South African designers were found wanting this year at the prestigious African Fashion Awards show, at which London's Ozwald Boateng won the big accolades.

Boateng won the Designer of the Year (International) award, which goes to the designer who has made the biggest global impact.

Accepting the award from the head of Africa Fashion Week, Precious Moloi-Motsepe, in the early hours of yesterday morning, Boateng said that he had never before won an African award.

"That's a special thing. I have been doing this for a while and have never said that Africa is my inspiration."

But, having watched the work of 30 African designers being showcased at the Africa Fashion Week last week, Boateng, who is of Ghanain descent, said: "I feel that this is a great start."

Boateng has for the last two decades worked on Savile Row, in London, reinterpreting quintessential British bespoke tailoring by giving it a contemporary twist.

In recognition of the strong emergence of a global African aesthetic, the Designer of the Year (Africa) award was won by Nigerian Lisa Folwaiyo's label, Jewel by Lisa.

Bethann Hardison, an African-American, who is an editor-at-large for Italian Vogue, won the Outstanding Contribution to African Fashion award, which was announced by last year's winner, designer Marianne Fassler.

Kenyan model Ajuma Nasenyana won the Model of the Year award to loud applause. She said that her delightful runway performance was inspired by "the great talent of Africa".
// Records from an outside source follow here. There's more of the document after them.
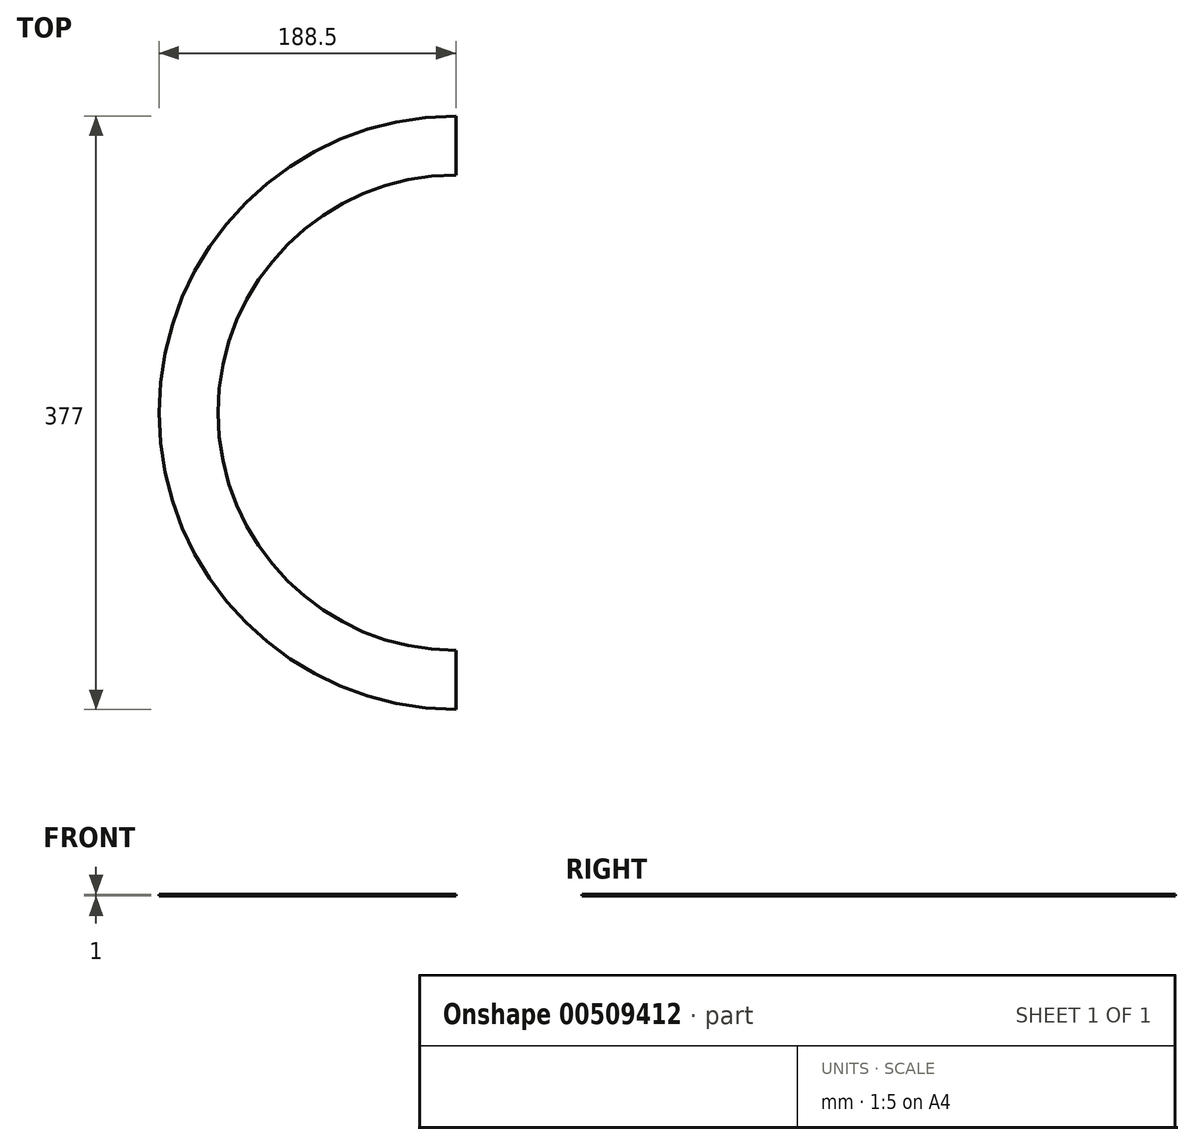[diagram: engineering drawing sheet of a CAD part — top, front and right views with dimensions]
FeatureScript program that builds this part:
annotation { "Feature Type Name" : "Feature", "Feature Type Description" : "" }
export const myFeature = defineFeature(function(context is Context, id is Id, definition is map)
    precondition{}
    {
        {
            var Q0;
            Q0=qCreatedBy(makeId("Top.planeOp"),FACE);
            var sketch = newSketch(context, id + "F0", { "sketchPlane" : qUnion([Q0])});
            skArc(sketch, "E0", {"start": v(0, 188.5) * mm, "mid": v(-188.5, 0) * mm, "end": v(0, -188.5) * mm});
            skArc(sketch, "E1", {"start": v(0, 151) * mm, "mid": v(-151, 0) * mm, "end": v(0, -151) * mm});
            skLineSegment(sketch, "E2", {"start": v(0, -188.5) * mm, "end": v(0, -151) * mm});
            skLineSegment(sketch, "E3.trimOffspring", {"start": v(0, 151) * mm, "end": v(0, 188.5) * mm});
            skSolve(sketch);
        }
        {
            var Q0;
            Q0=makeQuery(id+"F0.imprint","IMPRINT",FACE,{"disambiguationData":[TD([[makeQuery(id+"F0.imprint","IMPRINT",EDGE,{"derivedFrom":sQuery(id+"F0.wireOp",EDGE,"E0")}),1.0]])]});
            extrude(context, id + "F1", {"entities" : qUnion([Q0]), "oppositeDirection" : true, "depth" : 1 * mm});
        }
    });
annotation { "Feature Type Name" : "Feature", "Feature Type Description" : "" }
export const myFeature = defineFeature(function(context is Context, id is Id, definition is map)
    precondition{}
    {
        {
            var Q0;
            Q0=qCreatedBy(makeId("Top.planeOp"),FACE);
            var sketch = newSketch(context, id + "F0", { "sketchPlane" : qUnion([Q0])});
            skLineSegment(sketch, "E0.bottom", {"start": v(-43.82, 31.44) * mm, "end": v(43.82, 31.44) * mm});
            skLineSegment(sketch, "E0.top", {"start": v(-43.82, -31.44) * mm, "end": v(43.82, -31.44) * mm});
            skLineSegment(sketch, "E0.left", {"start": v(-48.82, 26.44) * mm, "end": v(-48.82, -26.44) * mm});
            skLineSegment(sketch, "E0.right", {"start": v(48.82, 26.44) * mm, "end": v(48.82, -26.44) * mm});
            skPoint(sketch, "E0.middle", {"position": v(0, 0) * mm});
            skPoint(sketch, "E1.visualSharp", {"position": v(-48.82, 31.44) * mm});
            skArc(sketch, "E1.filletArc", {"start": v(-43.82, 31.44) * mm, "mid": v(-47.36, 29.97) * mm, "end": v(-48.82, 26.44) * mm});
            skPoint(sketch, "E2.visualSharp", {"position": v(-48.82, -31.44) * mm});
            skArc(sketch, "E2.filletArc", {"start": v(-48.82, -26.44) * mm, "mid": v(-47.36, -29.97) * mm, "end": v(-43.82, -31.44) * mm});
            skPoint(sketch, "E3.visualSharp", {"position": v(48.82, -31.44) * mm});
            skArc(sketch, "E3.filletArc", {"start": v(43.82, -31.44) * mm, "mid": v(47.36, -29.97) * mm, "end": v(48.82, -26.44) * mm});
            skPoint(sketch, "E4.visualSharp", {"position": v(48.82, 31.44) * mm});
            skArc(sketch, "E4.filletArc", {"start": v(48.82, 26.44) * mm, "mid": v(47.36, 29.97) * mm, "end": v(43.82, 31.44) * mm});
            skCircle(sketch, "E5", {"center": v(42.82, 25.44) * mm, "radius": 2.5 * mm});
            skCircle(sketch, "E6.MirrorC", {"center": v(-42.82, 25.44) * mm, "radius": 2.5 * mm});
            skSolve(sketch);
        }
        {
            var Q0;
            Q0 = qSketchRegion(id + "F0", true);
            extrude(context, id + "F1", {"entities" : qUnion([Q0]), "depth" : 3 * mm});
        }
        {
            var Q0;
            Q0=qCreatedBy(makeId("Top.planeOp"),FACE);
            var sketch = newSketch(context, id + "F2", { "sketchPlane" : qUnion([Q0])});
            skFitSpline(sketch, "E7", {"points": [v(21.62, 6.78) * mm, v(22.6, 7.89) * mm, v(23.46, 8.32) * mm, v(24.65, 8.86) * mm, v(25.98, 9.48) * mm, v(26.54, 10.02) * mm, v(26.92, 10.91) * mm, v(26.9, 11.43) * mm, v(26.65, 11.21) * mm, v(26.52, 11.4) * mm, v(27.08, 12.22) * mm, v(27.82, 12.98) * mm, v(27.9, 13.86) * mm, v(27.94, 15.05) * mm, v(27.94, 17.07) * mm, v(27.87, 17.63) * mm, v(27.9, 19.67) * mm, v(27.9, 21.6) * mm, v(28.27, 21.58) * mm, v(29.33, 20.23) * mm, v(31.93, 16.98) * mm, v(33.27, 15.72) * mm, v(34.13, 15.63) * mm, v(34.94, 16.39) * mm, v(36.1, 18.95) * mm, v(38, 21.24) * mm, v(39.47, 22.14) * mm, v(40.25, 21.06) * mm, v(40.25, 16.6) * mm, v(40, 15.33) * mm, v(40.39, 12.67) * mm, v(40.48, 11.3) * mm, v(40.1, 10.54) * mm, v(40.46, 9.74) * mm, v(41.2, 8.63) * mm, v(41.19, 5.67) * mm, v(40.78, 4.58) * mm, v(40.75, 3.15) * mm, v(41.2, 1.54) * mm, v(41.32, 0) * mm, v(41.23, -0.83) * mm, v(41.5, -3.03) * mm, v(42.07, -4.62) * mm, v(41.3, -4.92) * mm, v(40.39, -4.74) * mm, v(39.23, -5.24) * mm, v(38.64, -5.83) * mm, v(36.5, -6.12) * mm, v(35.75, -6.76) * mm, v(33.7, -6.83) * mm, v(32.03, -7.03) * mm, v(28.7, -5.96) * mm, v(25.46, -5.24) * mm, v(24.82, -4.5) * mm, v(25.03, -3.28) * mm, v(25.66, -1) * mm, v(26.16, 0.95) * mm, v(25.91, 1.17) * mm, v(25.53, 0.8) * mm, v(24.3, 1.01) * mm, v(24.35, 2.74) * mm, v(24.85, 3.6) * mm, v(24.8, 3.92) * mm, v(23.19, 3.92) * mm, v(22.07, 5.6) * mm, v(21.73, 5.85) * mm, v(21.62, 6.78) * mm]});
            skSolve(sketch);
        }
        {
            var Q0;
            Q0 = qSketchRegion(id + "F2", true);
            extrude(context, id + "F3", {"entities" : qUnion([Q0]), "depth" : 4 * mm});
        }
        {
            var Q0;
            Q0=qCreatedBy(makeId("Top.planeOp"),FACE);
            var sketch = newSketch(context, id + "F4", { "sketchPlane" : qUnion([Q0])});
            skText(sketch, "E8", { "text": "PO VSTUPE\nSA TI HNED\nBUDEM VENOVAT", "fontName": "AllertaStencil-Regular.ttf"});
            const initialGuessF4  = {"E8": [-0.04382, 0.0064, 1, 0, 0.00703]};
            skSetInitialGuess(sketch, initialGuessF4);
            skSolve(sketch);
        }
        {
            var Q0;
            Q0 = qSketchRegion(id + "F4", true);
            extrude(context, id + "F5", {"entities" : qUnion([Q0]), "operationType" : NewBodyOperationType.REMOVE, "depth" : 25 * mm});
        }
        {
            var Q0;
            Q0=makeQuery(id+"F3.opExtrude","SWEPT_BODY",BODY,{"disambiguationData":[OSD([sQuery(id+"F2.wireOp",EDGE,"E7")])]});
            transform(context, id + "F6", {"entities" : qUnion([Q0]), "transformType" : TransformType.TRANSLATION_3D, "dx" : 0 * mm, "dy" : 0 * mm, "dz" : 0 * mm, "makeCopy" : true});
        }
        {
            var Q0;
            Q0=makeQuery(id+"F6.opPattern","COPY",BODY,{"derivedFrom":makeQuery(id+"F3.opExtrude","SWEPT_BODY",BODY,{"disambiguationData":[OSD([sQuery(id+"F2.wireOp",EDGE,"E7")])]}),"instanceName":"1"});
            var Q1;
            Q1=makeQuery(id+"F1.opExtrude","CAP_EDGE",EDGE,{"disambiguationData":[OSD([sQuery(id+"F0.wireOp",EDGE,"E0.right")])],"isStart":false});
            transform(context, id + "F7", {"entities" : qUnion([Q0]), "transformType" : TransformType.ROTATION, "transformAxis" : qUnion([Q1]), "angle" : 1.7 * degree, "oppositeDirection" : true, "makeCopy" : false});
        }
        {
            var Q0;
            Q0=qCreatedBy(makeId("Top.planeOp"),FACE);
            var sketch = newSketch(context, id + "F8", { "sketchPlane" : qUnion([Q0])});
            skLineSegment(sketch, "E9.bottom", {"start": v(-42.32, 29.94) * mm, "end": v(42.32, 29.94) * mm});
            skLineSegment(sketch, "E9.top", {"start": v(-42.32, -29.94) * mm, "end": v(42.32, -29.94) * mm});
            skLineSegment(sketch, "E9.left", {"start": v(-47.32, 24.94) * mm, "end": v(-47.32, -24.94) * mm});
            skLineSegment(sketch, "E9.right", {"start": v(47.32, 24.94) * mm, "end": v(47.32, -24.94) * mm});
            skPoint(sketch, "E9.middle", {"position": v(0, 0) * mm});
            skPoint(sketch, "E10.visualSharp", {"position": v(-47.32, 29.94) * mm});
            skArc(sketch, "E10.filletArc", {"start": v(-42.32, 29.94) * mm, "mid": v(-45.86, 28.47) * mm, "end": v(-47.32, 24.94) * mm});
            skPoint(sketch, "E11.visualSharp", {"position": v(-47.32, -29.94) * mm});
            skArc(sketch, "E11.filletArc", {"start": v(-47.32, -24.94) * mm, "mid": v(-45.86, -28.47) * mm, "end": v(-42.32, -29.94) * mm});
            skPoint(sketch, "E12.visualSharp", {"position": v(47.32, -29.94) * mm});
            skArc(sketch, "E12.filletArc", {"start": v(42.32, -29.94) * mm, "mid": v(45.86, -28.47) * mm, "end": v(47.32, -24.94) * mm});
            skPoint(sketch, "E13.visualSharp", {"position": v(47.32, 29.94) * mm});
            skArc(sketch, "E13.filletArc", {"start": v(47.32, 24.94) * mm, "mid": v(45.86, 28.47) * mm, "end": v(42.32, 29.94) * mm});
            skLineSegment(sketch, "E14.bottom", {"start": v(-41.32, 28.94) * mm, "end": v(41.32, 28.94) * mm});
            skLineSegment(sketch, "E14.top", {"start": v(-41.32, -28.94) * mm, "end": v(41.32, -28.94) * mm});
            skLineSegment(sketch, "E14.left", {"start": v(-46.32, 23.94) * mm, "end": v(-46.32, -23.94) * mm});
            skLineSegment(sketch, "E14.right", {"start": v(46.32, 23.94) * mm, "end": v(46.32, -23.94) * mm});
            skPoint(sketch, "E15.visualSharp", {"position": v(-46.32, 28.94) * mm});
            skArc(sketch, "E15.filletArc", {"start": v(-41.32, 28.94) * mm, "mid": v(-44.86, 27.47) * mm, "end": v(-46.32, 23.94) * mm});
            skPoint(sketch, "E16.visualSharp", {"position": v(-46.32, -28.94) * mm});
            skArc(sketch, "E16.filletArc", {"start": v(-46.32, -23.94) * mm, "mid": v(-44.86, -27.47) * mm, "end": v(-41.32, -28.94) * mm});
            skPoint(sketch, "E17.visualSharp", {"position": v(46.32, -28.94) * mm});
            skArc(sketch, "E17.filletArc", {"start": v(41.32, -28.94) * mm, "mid": v(44.86, -27.47) * mm, "end": v(46.32, -23.94) * mm});
            skPoint(sketch, "E18.visualSharp", {"position": v(46.32, 28.94) * mm});
            skArc(sketch, "E18.filletArc", {"start": v(46.32, 23.94) * mm, "mid": v(44.86, 27.47) * mm, "end": v(41.32, 28.94) * mm});
            skSolve(sketch);
        }
        {
            var Q0;
            Q0 = qSketchRegion(id + "F8", true);
            extrude(context, id + "F9", {"entities" : qUnion([Q0]), "depth" : 4 * mm});
        }
        {
            var Q0;
            Q0=qCreatedBy(makeId("Top.planeOp"),FACE);
            var sketch = newSketch(context, id + "F10", { "sketchPlane" : qUnion([Q0])});
            skLineSegment(sketch, "E19.bottom", {"start": v(-44.14, 16.07) * mm, "end": v(11.85, 16.07) * mm});
            skLineSegment(sketch, "E19.top", {"start": v(-44.14, -8.77) * mm, "end": v(11.85, -8.77) * mm});
            skLineSegment(sketch, "E19.left", {"start": v(-44.14, 16.07) * mm, "end": v(-44.14, -8.77) * mm});
            skLineSegment(sketch, "E19.right", {"start": v(11.85, 16.07) * mm, "end": v(11.85, -8.77) * mm});
            skLineSegment(sketch, "E20.bottom", {"start": v(-44.14, -8.77) * mm, "end": v(43.39, -8.77) * mm});
            skLineSegment(sketch, "E20.top", {"start": v(-44.14, -22.15) * mm, "end": v(43.39, -22.15) * mm});
            skLineSegment(sketch, "E20.left", {"start": v(-44.14, -8.77) * mm, "end": v(-44.14, -22.15) * mm});
            skLineSegment(sketch, "E20.right", {"start": v(43.39, -8.77) * mm, "end": v(43.39, -22.15) * mm});
            skSolve(sketch);
        }
        {
            var Q0;
            Q0 = qSketchRegion(id + "F10", true);
            extrude(context, id + "F11", {"entities" : qUnion([Q0]), "operationType" : NewBodyOperationType.ADD, "depth" : 1 * mm});
        }
    });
The ceremony, which started after midnight on Saturday, marked the end of Africa Fashion Week.

Thirty designers showed their work at the Sandton Convention Centre over three days. Highlights were the collections of Nigerian-American Lola Faturoti; Mataano, the label of Somalian-born and New York resident twins Ayaan and Idyl Mohallim; Alexander Koutny, Marianne Fassler and Kluk CGDT.

The last show on Saturday night, David Tlale's special climate change-themed event, scheduled for 8pm, at the SA Mint was controversial. The shows ran late during the day, and those who wanted to attend the Tlale event could not leave for the Centurion venue until after 9pm.

The show itself got mixed reviews. One tweet said: "Even though SA menswear fashion is at a crisis, David Tlale should consider sticking to womenswear ... just saying."

Before the announcements, AFW spokesman Allana Finley explained the stringent criteria of the judges, who included local and international names such as Michael Roberts, Vanity Fair's fashion director; Shaun Borstrock, founding member of Design For Africa; Helen Jennings, editor of ARISE magazine and Adam Levin, South African writer and author.